Oooh c'est gentil merci merci merci, pardon d'avoir pensé du mal de toi ! Et je suis parti en courant pour manger tranquillement. Dans l'escalier, j'en ai pris un petit morceau du bout des doigts, pour goûter sans mordre à pleines dents, parce que c'est pas classe. ... ? ? ... Ackkkk !!!

Oh mon Dieu mais quelle horreur ! C'était le truc le pire que j'aie jamais mangé, et pourtant j'en ai bouffé, des trucs dégueulasses ! Je ne sais toujours pas comment quelque chose pouvait être aussi gras et aussi sec, après une bouchée, j'avais l'impression d'avoir avalé un tampon à la sphaigne. Et il m'en restait deux parts, aussi grosses qu'un poulet. C'est pas possible, c'est pas un aliment, c'est avec ça que le troisième petit cochon a construit sa maison !

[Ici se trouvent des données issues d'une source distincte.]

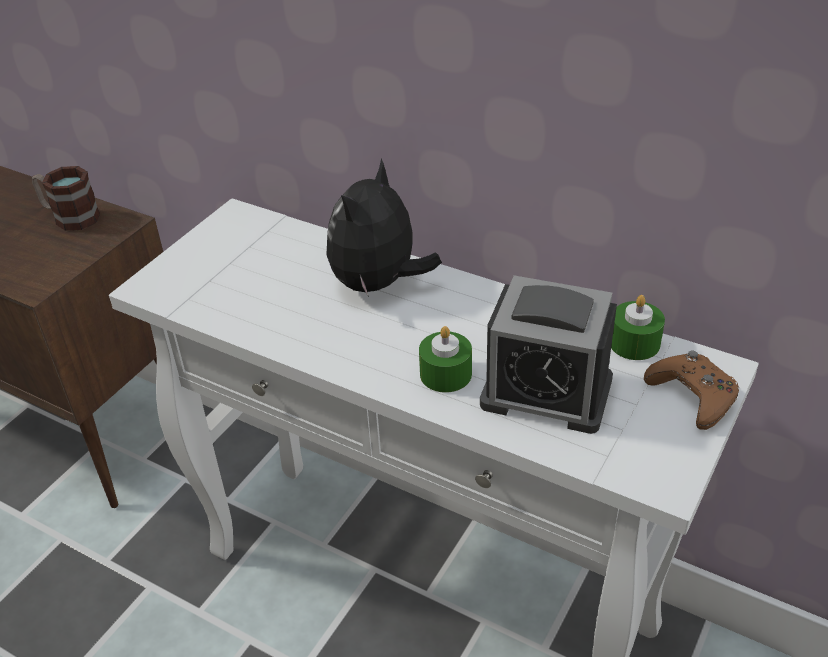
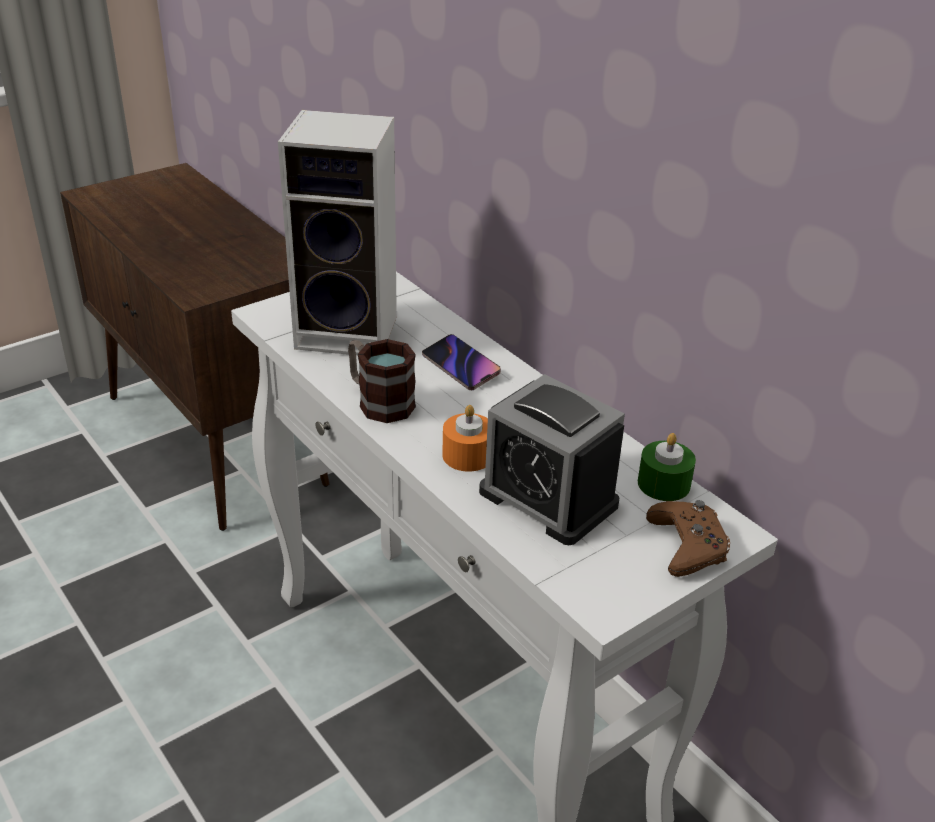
camera: 20 degrees right, 5 degrees down
(69, 217) = (257, 249): mug -> mug (379, 401)
(249, 281) = (351, 331): none -> speaker
(378, 284) = (461, 366): plush toy -> phone
(445, 374) = (467, 455): green candle -> orange candle

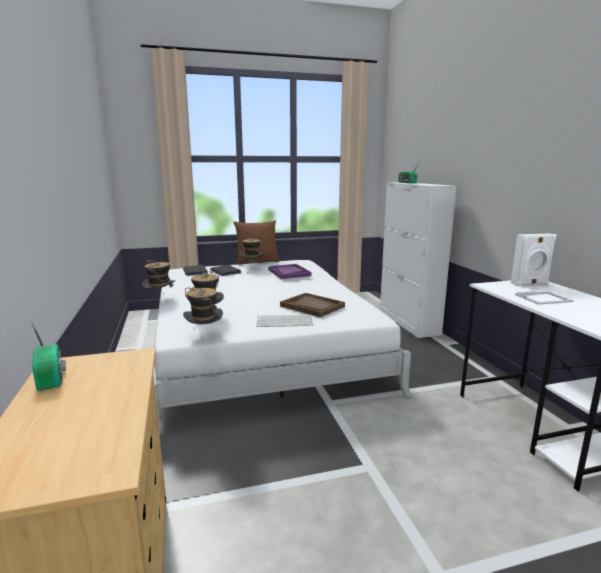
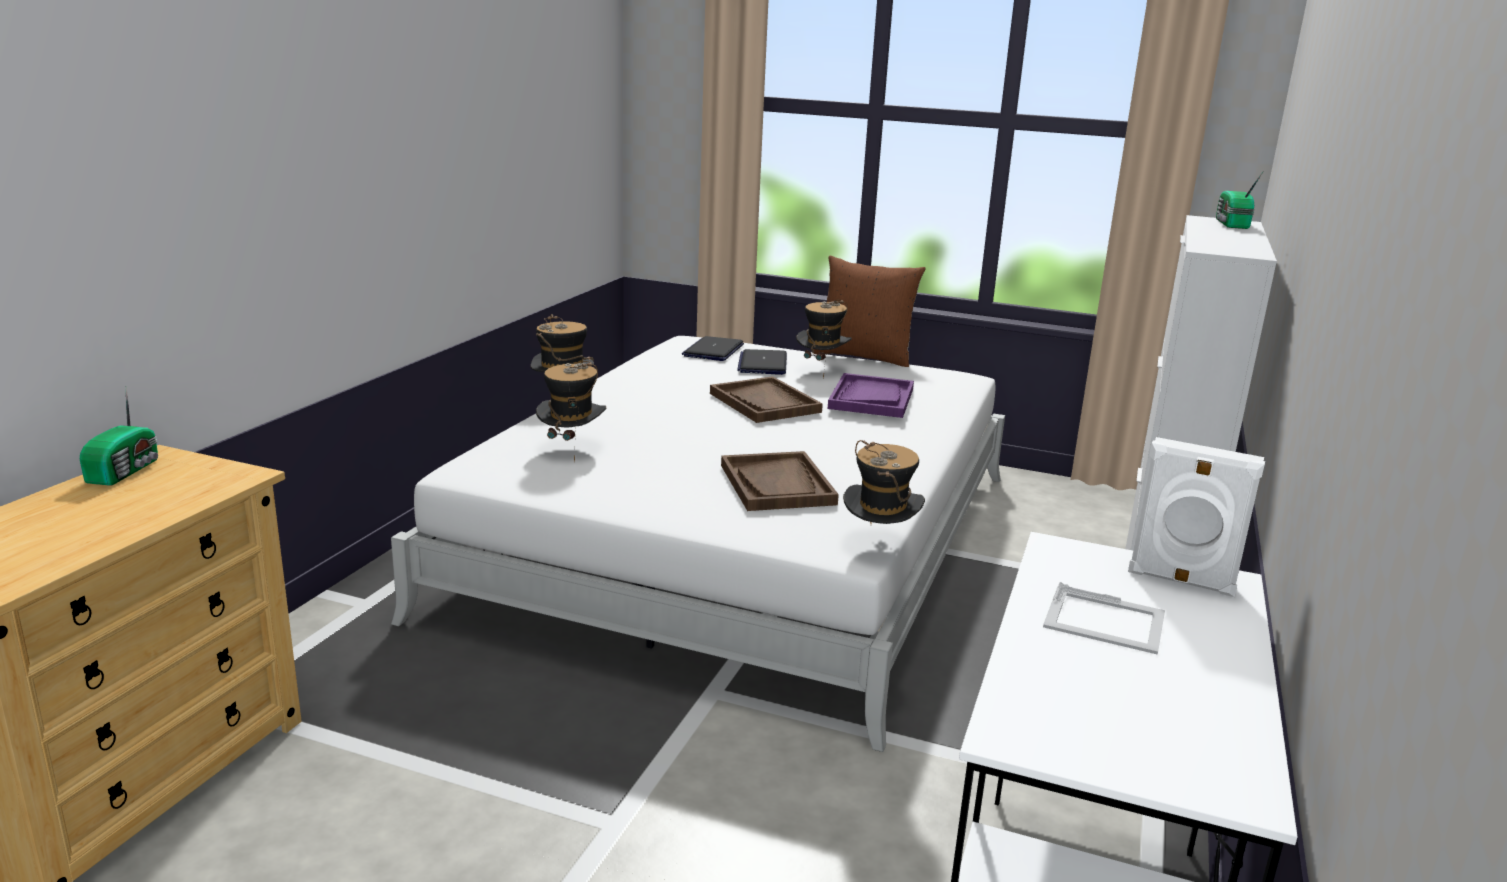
camera: 35 degrees right, 5 degrees up
(204, 336) = (508, 481): hat -> hat (879, 544)
(254, 282) = (765, 403): none -> brown tray
(285, 321) = (674, 498): keyboard -> none

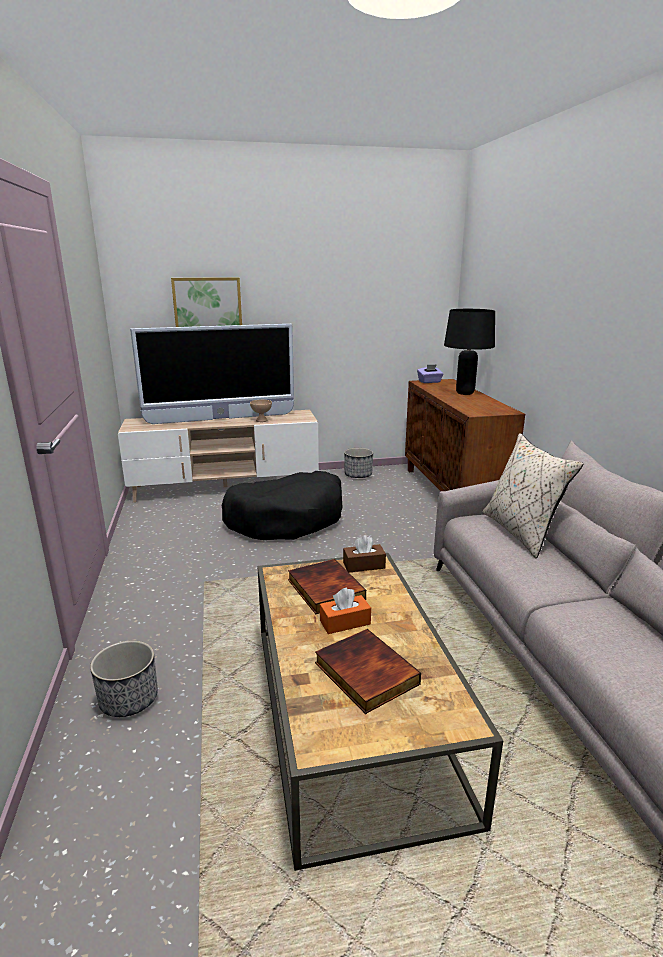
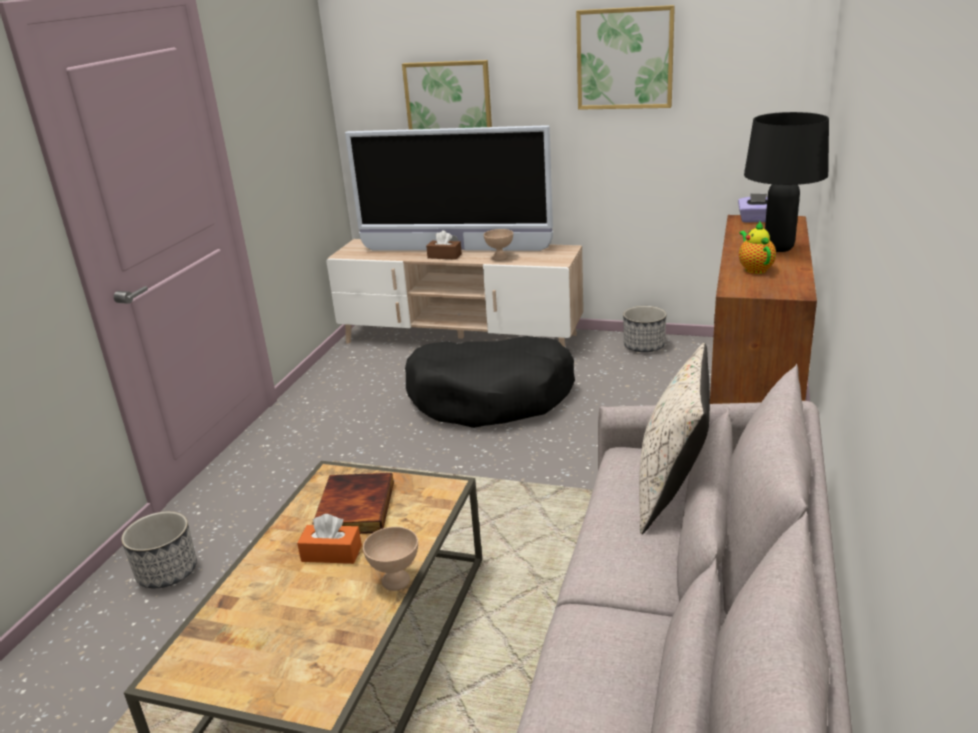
camera: 30 degrees right, 5 degrees up
(337, 279) = (625, 58): none -> picture
(364, 565) = (427, 488): brown tissue box -> brown tissue box (444, 256)
(364, 673) = (286, 617): book -> none
(415, 627) = (395, 581): none -> beige bowl
(468, 403) = (754, 269): none -> teapot

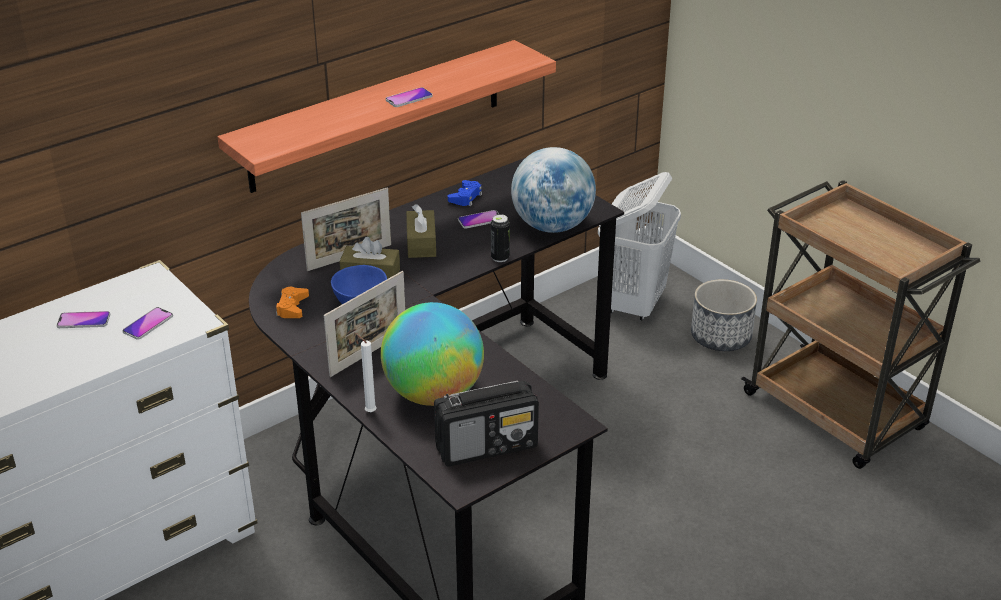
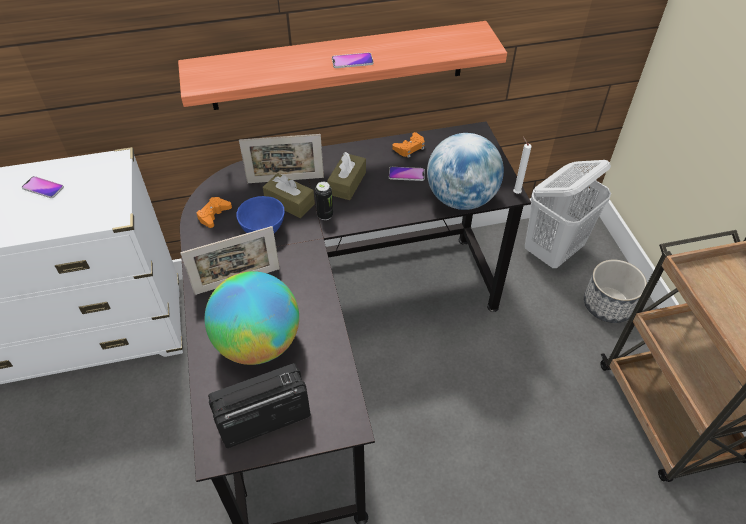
camera: 25 degrees right, 15 degrees up
(148, 324) = (80, 206): phone -> none
(369, 411) = (199, 342): white candle -> white candle (515, 192)
(465, 197) = (409, 148): blue game controller -> orange game controller
(487, 446) = (263, 419): radio -> radio turned 150 degrees clockwise
(500, 258) = (398, 218): can -> can (325, 215)

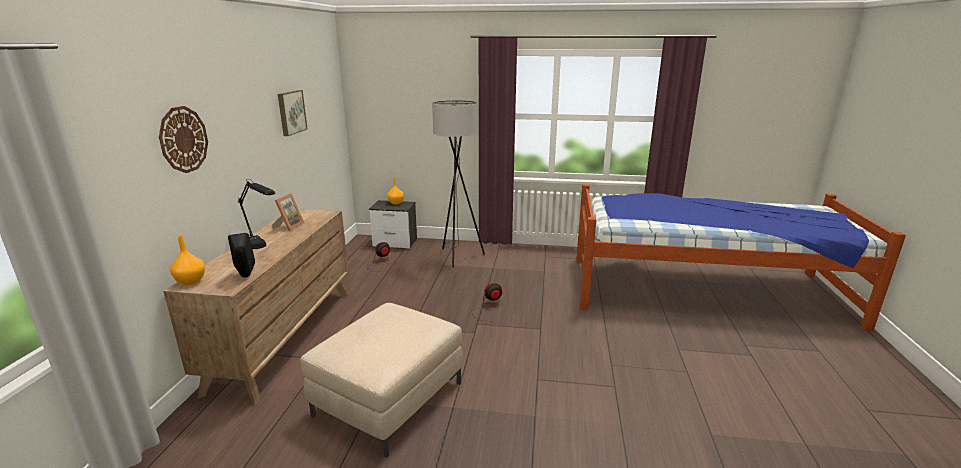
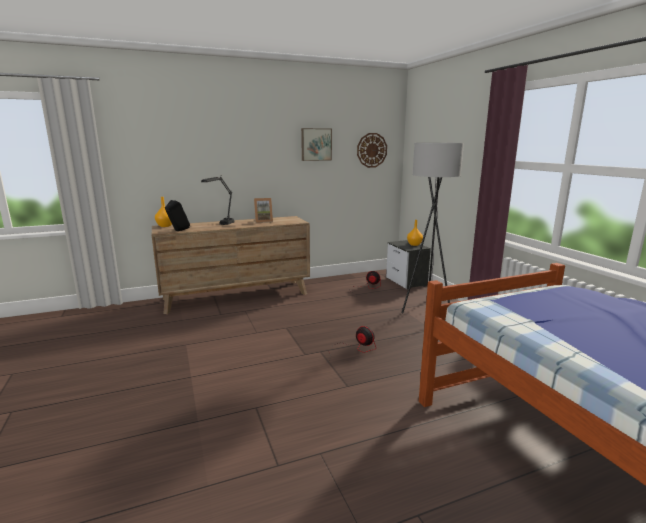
camera: 60 degrees right, 5 degrees down
(183, 139) = (193, 143): wall clock -> wall clock (371, 150)
(389, 399) = (188, 349): beige ottoman -> none

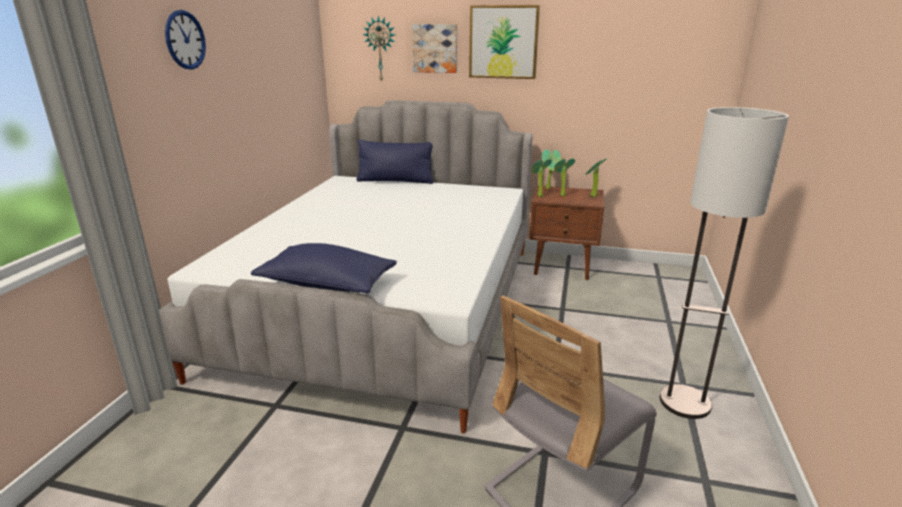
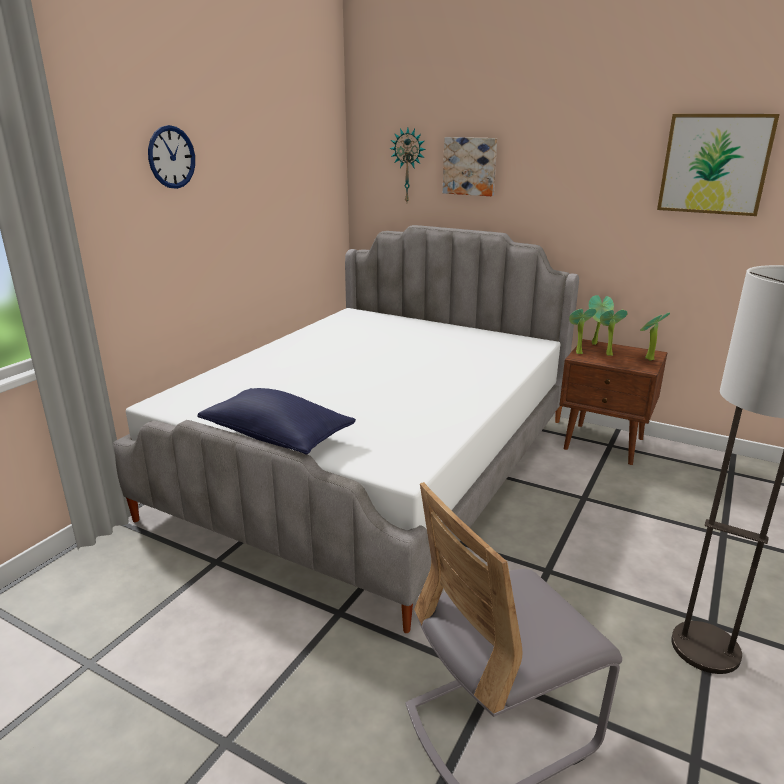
camera: 15 degrees right, 0 degrees up
(395, 181) = (411, 320): blue pillow -> none
(503, 42) = (551, 161): picture -> picture (715, 164)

J'ai envisagé de les jeter dans la première poubelle venue, mais j'ai pensé à Babacar, à ma grand-mère, aux vieilles dames qui préparent des gâteaux en se disant qu'elles vont faire plaisir aux gens, et je me suis forcé. J'avais les larmes aux yeux, je tremblais de partout, mais petit bout après petit bout, je suis arrivé au bout de mon calvaire. J'ai cru mourir après la première part, quand je me suis rendu compte que j'en avais encore autant à accomplir, mais j'ai tenu bon, j'ai pris sur moi, je l'ai mangé quand même car c'était offert de bon cœur.

Au bout de vingt minutes, j'avais l'impression d'être enceint de vingt mois et de n'avoir jamais bu de ma vie, alors comme ma pause était finie, soulagement, j'ai jeté le reste de gâteau et je suis remonté. J'ai bien remercié Babacar en revenant, je l'ai félicitée, c'était délicieux, et je me suis effondré sur ma chaise, en réprimant un sanglot.

J'ai essayé de me concentrer sur le boulot, pour ne plus penser à ce que je venais de vivre. J'ai réussi, puisqu'au bout d'un moment Babacar m'a dit au revoir : sa journée était finie. Elle s'est approchée pour me faire la bise, et a posé quelque chose dans mon tiroir :

- Tiens, comme tu fais la fe'metu'e, tu as d'oit à une aut'e pa't, pou' ce soi' !

J'ai eu beau supplier, crier, me traîner à ses pieds, jurer mes grands dieux que non, je ne faisais pas la fermeture, rien n'y a fait.